1. A processor-implemented method of token-based classification for reducing overlap in field extraction during parsing of a text, the method comprising:

extracting the text from a resource;

splitting one or more sentences in the text into a predetermined number of plurality of tokens;

generating a plurality of lists using a machine learning model, for identifying one or more fields in the text, wherein the plurality of lists comprises at least a list of tokens, a list of tags and a list of confidence score of tokens; and

post-processing the plurality of lists for extracting one or more fields for parsing the text.

2. The processor-implemented method of claim 1, wherein extracting the text from the resource comprises:

receiving a PDF document and identifying one or more bounding boxes in text from the PDF document;

converting the one or more bounding boxes into a plurality of images; and

parsing the text from each section of the plurality of images.

3. The processor-implemented method of claim 1, wherein generating the plurality of lists comprises:

classifying the one or more sentences with a plurality of labels;

splitting the classified sentences into one or more tokens; and

passing the one or more tokens into a classifier for generating the plurality of lists.

4. A processor-implemented method of training a machine learning model for token-based classification for reducing overlap in field extraction during parsing of text, the method comprising:

extracting the text from a resource;

generating a training set for the artificial intelligence model based on the extracted text and importing the training set into the artificial intelligence model; and

training and evaluating the artificial intelligence model using the training set for generating a plurality of lists for identifying one or more fields in the text, wherein the plurality of lists comprises at least a list of tokens, a list of tags and a list of confidence score of tokens.

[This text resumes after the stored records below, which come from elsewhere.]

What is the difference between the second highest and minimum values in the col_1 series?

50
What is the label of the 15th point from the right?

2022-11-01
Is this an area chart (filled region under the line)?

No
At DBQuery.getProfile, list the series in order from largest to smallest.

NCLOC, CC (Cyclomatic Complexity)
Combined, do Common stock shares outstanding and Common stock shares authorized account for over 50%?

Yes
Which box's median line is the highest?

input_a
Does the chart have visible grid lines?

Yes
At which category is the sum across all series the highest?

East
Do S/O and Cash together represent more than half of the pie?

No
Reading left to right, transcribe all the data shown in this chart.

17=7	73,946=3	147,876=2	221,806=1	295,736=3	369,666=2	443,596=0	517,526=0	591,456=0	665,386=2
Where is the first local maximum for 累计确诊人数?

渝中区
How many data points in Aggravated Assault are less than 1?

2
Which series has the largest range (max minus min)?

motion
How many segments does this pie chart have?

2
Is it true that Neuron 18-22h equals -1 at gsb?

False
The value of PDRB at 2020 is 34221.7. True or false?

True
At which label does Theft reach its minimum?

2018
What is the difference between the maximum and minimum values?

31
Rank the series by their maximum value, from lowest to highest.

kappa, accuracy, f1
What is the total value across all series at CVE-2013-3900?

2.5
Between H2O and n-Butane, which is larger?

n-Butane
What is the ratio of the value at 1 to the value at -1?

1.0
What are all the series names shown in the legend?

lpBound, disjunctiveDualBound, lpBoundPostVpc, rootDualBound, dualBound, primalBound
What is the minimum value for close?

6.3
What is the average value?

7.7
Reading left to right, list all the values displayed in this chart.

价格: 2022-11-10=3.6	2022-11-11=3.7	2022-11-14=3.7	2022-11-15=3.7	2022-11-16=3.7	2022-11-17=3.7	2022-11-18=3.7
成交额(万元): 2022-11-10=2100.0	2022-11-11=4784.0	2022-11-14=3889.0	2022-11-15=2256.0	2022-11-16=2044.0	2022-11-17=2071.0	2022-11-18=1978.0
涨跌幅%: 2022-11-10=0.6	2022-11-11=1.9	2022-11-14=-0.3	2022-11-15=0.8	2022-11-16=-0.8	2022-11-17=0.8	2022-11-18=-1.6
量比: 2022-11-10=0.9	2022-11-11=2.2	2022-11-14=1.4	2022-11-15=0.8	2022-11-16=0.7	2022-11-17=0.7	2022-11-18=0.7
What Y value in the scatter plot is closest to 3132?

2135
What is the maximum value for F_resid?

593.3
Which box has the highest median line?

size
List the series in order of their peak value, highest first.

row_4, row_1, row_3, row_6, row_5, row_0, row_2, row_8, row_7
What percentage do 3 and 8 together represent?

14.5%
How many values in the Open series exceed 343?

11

5. The processor-implemented method of claim 4, wherein the machine learning model is a Cased-Sci-Bert model.

6. A system for token-based classification for reducing overlap in field extraction during parsing of a text, the system comprising a processor configured to execute non-transitory machine-readable instructions that when executed perform:

extracting the text from a resource;

splitting one or more sentences in the text into a predetermined number of plurality of tokens;

generating a plurality of lists using a machine learning model, for identifying one or more fields in the text, wherein the plurality of lists comprises at least a list of tokens, a list of tags and a list of confidence score of tokens; and

post processing the plurality of lists for extracting one or more fields for parsing the text.

7. The system of claim 6, wherein extracting the text from the resource comprises:

receiving a PDF document and identifying one or more bounding boxes in text from the PDF document;

converting the one or more bounding boxes into a plurality of images; and

parsing the text from each section of the plurality of images.

8. The system of claim 6, wherein generating the plurality of lists comprises:

classifying the one or more sentences with a plurality of labels;

splitting the classified sentences into one or more tokens; and

passing the one or more tokens into a classifier for generating the plurality of lists.